Equities mostly rose as investors struggled for traction in Asia on Wednesday following a tepid lead from Wall Street, with hopes for another vast US virus relief package offset by political upheaval in Washington and surging virus cases.
Risk sentiment was given a vital boost Tuesday when several top Federal Reserve officials played down the chances the central bank will begin winding down its bond-buying easy-money policy anytime soon, despite expectations of higher inflation caused by a new stimulus.
Democrats are pushing ahead with impeachment proceedings against Donald Trump, who is accused of inciting last week's storming of the Capitol Building, though there are concerns of further unrest leading up to Joe Biden's January 20 inauguration. Trump warned of "tremendous anger" across the country.
There is a worry that such a move could overshadow the new president's first few months in office, distracting him from his goal of pushing through a third rescue package for the US economy that he said would be worth trillions of dollars.
Still, the prospect of another spending splurge in the world's top economy continues to provide key support to markets, even as virus infections soar and deaths hit a record daily high on Tuesday.
Biden "is expected to announce the details of his Covid relief plan and that could cause major waves across the board", said Gorilla Trades strategist Ken Berman.
"Analysts widely expect another stimulus cheque (for Americans), but investors will likely focus on the structure of his other plans, which could lead to wild swings in the most-affected sectors."

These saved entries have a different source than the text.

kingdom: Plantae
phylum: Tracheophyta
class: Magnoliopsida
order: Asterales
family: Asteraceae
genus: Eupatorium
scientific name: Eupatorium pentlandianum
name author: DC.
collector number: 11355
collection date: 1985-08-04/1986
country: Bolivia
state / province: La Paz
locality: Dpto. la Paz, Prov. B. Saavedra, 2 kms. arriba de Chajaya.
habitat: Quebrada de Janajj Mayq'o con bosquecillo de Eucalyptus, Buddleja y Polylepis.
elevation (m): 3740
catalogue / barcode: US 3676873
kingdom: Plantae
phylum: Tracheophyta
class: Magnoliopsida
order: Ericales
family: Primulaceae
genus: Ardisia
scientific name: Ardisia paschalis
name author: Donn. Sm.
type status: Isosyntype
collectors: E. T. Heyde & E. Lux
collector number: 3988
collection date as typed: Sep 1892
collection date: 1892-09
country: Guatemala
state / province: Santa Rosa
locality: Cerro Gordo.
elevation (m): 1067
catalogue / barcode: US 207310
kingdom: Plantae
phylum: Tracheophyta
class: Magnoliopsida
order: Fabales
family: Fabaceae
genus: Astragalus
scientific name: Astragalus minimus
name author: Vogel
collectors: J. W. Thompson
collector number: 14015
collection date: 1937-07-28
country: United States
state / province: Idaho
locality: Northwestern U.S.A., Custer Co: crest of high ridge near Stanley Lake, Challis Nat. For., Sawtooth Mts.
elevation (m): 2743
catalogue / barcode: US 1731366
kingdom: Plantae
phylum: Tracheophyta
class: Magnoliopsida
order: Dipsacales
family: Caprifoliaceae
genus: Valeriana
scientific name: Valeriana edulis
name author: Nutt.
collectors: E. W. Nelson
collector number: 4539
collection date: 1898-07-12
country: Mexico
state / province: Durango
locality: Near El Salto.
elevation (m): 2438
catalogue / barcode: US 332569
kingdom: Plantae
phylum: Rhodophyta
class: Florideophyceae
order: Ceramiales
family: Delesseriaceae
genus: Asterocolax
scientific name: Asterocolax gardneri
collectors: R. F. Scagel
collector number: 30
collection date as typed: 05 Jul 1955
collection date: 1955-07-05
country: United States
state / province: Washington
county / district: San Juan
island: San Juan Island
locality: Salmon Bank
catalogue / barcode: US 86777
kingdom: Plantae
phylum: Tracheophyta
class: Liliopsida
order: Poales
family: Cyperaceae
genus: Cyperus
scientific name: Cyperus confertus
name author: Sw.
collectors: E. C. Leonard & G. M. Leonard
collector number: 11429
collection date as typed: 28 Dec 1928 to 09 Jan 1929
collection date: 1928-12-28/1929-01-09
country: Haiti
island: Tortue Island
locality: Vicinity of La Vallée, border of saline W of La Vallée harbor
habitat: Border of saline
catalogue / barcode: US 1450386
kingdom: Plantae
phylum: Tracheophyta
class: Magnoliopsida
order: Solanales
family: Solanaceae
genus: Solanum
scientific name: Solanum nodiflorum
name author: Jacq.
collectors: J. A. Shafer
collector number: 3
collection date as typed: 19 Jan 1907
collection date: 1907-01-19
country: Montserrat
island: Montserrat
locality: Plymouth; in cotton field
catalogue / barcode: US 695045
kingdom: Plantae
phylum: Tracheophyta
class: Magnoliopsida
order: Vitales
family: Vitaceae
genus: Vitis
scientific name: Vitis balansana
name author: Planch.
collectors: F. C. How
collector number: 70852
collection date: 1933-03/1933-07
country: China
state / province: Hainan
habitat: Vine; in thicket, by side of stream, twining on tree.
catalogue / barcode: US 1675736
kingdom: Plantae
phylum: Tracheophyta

Most of Asia was on the up, though gains were limited as investors were reluctant to pile in owing to near-term worries about the virus surge, which has caused several countries to reimpose lockdowns for the next several weeks as they battle to roll out vaccines.
Focus on Fed policy
Tokyo rose one percent, while Taipei and Bangkok added even more. Sydney, Seoul, Singapore and Jakarta also posted gains, with Hong Kong flat, but Shanghai, Mumbai, Wellington and Manila fell.
There had been concerns on trading floors that while the new stimulus would give a huge boost to the US economy, it would also push up inflation later, which could force the Fed to lift borrowing costs or tighten monetary policy.
But those fears were soothed by top bank officials, who said they were in no rush to turn off the taps.
"We want to get through the pandemic and sort of see where the dust settles, then we will be able to think about where to go with balance-sheet policy," St. Louis Fed President James Bullard told the Wall Street Journal.
And Boston Fed chief Eric Rosengren added later in the day: "I expect it to be a little while before we're even talking about tapering on our purchases of government and mortgage-backed securities."
Similar comments from the usually hawkish Esther George provided extra reassurance.
"What I think investors are most focused on is the digesting of what is shifting fiscal policy," said David Bianco at DWS Group. "We're beginning to lose the anchor on some long-term key benchmark interest rates."
The prospect that policy will remain loose for some time weighed on the dollar and pushed 10-year US Treasury yields down from their March highs.
Still, Stephen Innes at Axi said markets had been boosted by vast government and central bank support and it was "hard to imagine the taper tantrum debate will lessen any as we progress through 2021, especially when inflation picks up".
"I suspect investors will constantly be revisiting the policy, fidgety over the fear of one or even both policy balloons deflating at some point in 2021".